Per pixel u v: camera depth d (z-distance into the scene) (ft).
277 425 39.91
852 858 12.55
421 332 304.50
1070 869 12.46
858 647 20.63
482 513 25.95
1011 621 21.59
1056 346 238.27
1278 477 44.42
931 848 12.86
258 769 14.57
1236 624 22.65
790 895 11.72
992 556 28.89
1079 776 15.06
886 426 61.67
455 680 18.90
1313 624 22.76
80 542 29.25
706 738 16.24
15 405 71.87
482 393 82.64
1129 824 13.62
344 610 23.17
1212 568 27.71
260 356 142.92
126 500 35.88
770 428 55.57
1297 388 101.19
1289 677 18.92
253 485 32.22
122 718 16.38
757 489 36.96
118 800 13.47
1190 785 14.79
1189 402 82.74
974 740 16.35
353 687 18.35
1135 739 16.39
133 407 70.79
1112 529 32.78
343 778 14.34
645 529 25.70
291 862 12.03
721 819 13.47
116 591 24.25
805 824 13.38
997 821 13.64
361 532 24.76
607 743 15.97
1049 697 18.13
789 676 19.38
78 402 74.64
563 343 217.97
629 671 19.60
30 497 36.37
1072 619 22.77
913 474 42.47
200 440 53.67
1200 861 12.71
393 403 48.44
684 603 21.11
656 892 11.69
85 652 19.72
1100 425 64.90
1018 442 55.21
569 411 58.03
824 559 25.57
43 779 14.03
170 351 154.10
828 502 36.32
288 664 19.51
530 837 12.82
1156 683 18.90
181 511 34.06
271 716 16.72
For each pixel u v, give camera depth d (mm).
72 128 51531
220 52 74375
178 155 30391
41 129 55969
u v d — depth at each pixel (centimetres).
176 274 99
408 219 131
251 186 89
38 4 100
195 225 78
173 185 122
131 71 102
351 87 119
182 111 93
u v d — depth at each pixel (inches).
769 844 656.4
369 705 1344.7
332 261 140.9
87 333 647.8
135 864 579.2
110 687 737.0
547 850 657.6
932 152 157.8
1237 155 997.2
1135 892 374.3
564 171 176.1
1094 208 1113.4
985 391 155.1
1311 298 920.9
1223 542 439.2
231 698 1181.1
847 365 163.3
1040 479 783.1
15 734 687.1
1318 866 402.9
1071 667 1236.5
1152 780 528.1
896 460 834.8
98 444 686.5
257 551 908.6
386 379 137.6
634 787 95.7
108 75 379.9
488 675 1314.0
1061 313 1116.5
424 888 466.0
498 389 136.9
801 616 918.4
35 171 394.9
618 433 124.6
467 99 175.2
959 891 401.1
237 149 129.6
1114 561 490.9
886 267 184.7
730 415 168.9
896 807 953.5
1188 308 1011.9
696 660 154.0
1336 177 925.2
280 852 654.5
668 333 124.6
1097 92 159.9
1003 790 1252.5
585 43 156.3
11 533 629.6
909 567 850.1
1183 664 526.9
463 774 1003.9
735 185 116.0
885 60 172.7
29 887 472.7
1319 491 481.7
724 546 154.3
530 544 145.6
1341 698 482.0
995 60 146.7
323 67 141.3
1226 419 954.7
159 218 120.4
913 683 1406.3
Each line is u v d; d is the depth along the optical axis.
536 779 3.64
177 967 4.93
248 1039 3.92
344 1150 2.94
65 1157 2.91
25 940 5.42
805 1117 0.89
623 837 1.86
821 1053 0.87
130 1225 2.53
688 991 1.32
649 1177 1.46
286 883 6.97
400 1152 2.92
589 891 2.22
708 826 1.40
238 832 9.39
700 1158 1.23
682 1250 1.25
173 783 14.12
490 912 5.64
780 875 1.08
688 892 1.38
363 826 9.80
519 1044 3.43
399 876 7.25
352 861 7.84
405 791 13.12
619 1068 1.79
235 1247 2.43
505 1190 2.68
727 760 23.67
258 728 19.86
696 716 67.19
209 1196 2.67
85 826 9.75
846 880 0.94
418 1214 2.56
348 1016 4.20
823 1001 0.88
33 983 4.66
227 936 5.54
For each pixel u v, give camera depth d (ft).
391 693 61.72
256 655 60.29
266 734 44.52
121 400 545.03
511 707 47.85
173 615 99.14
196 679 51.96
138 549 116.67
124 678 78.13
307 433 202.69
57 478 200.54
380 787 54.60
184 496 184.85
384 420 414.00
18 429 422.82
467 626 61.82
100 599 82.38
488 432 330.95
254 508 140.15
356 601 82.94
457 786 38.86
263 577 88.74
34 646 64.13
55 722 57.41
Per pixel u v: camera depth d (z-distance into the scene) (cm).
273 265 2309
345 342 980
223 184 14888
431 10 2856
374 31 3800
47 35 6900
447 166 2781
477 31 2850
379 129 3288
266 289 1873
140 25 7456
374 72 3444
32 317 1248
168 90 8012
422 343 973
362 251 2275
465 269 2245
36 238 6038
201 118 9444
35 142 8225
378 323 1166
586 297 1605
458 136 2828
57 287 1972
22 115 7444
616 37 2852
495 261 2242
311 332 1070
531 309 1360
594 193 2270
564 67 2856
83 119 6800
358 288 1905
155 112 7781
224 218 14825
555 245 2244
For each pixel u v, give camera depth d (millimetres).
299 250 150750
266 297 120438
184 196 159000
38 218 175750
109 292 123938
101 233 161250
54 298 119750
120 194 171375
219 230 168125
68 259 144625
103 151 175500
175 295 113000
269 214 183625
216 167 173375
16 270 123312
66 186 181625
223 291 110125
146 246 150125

☆ ☆ ☆ ☆ ☆

Reproduce verbatim only the segment of the listing bounded by the line containing "209 1196 2.67" and the line containing "201 118 9444", with both boundary lines included.

209 1196 2.67
85 826 9.75
846 880 0.94
418 1214 2.56
348 1016 4.20
823 1001 0.88
33 983 4.66
227 936 5.54
For each pixel u v, give camera depth d (ft).
391 693 61.72
256 655 60.29
266 734 44.52
121 400 545.03
511 707 47.85
173 615 99.14
196 679 51.96
138 549 116.67
124 678 78.13
307 433 202.69
57 478 200.54
380 787 54.60
184 496 184.85
384 420 414.00
18 429 422.82
467 626 61.82
100 599 82.38
488 432 330.95
254 508 140.15
356 601 82.94
457 786 38.86
263 577 88.74
34 646 64.13
55 722 57.41
Per pixel u v: camera depth d (z-distance into the scene) (cm).
273 265 2309
345 342 980
223 184 14888
431 10 2856
374 31 3800
47 35 6900
447 166 2781
477 31 2850
379 129 3288
266 289 1873
140 25 7456
374 72 3444
32 317 1248
168 90 8012
422 343 973
362 251 2275
465 269 2245
36 238 6038
201 118 9444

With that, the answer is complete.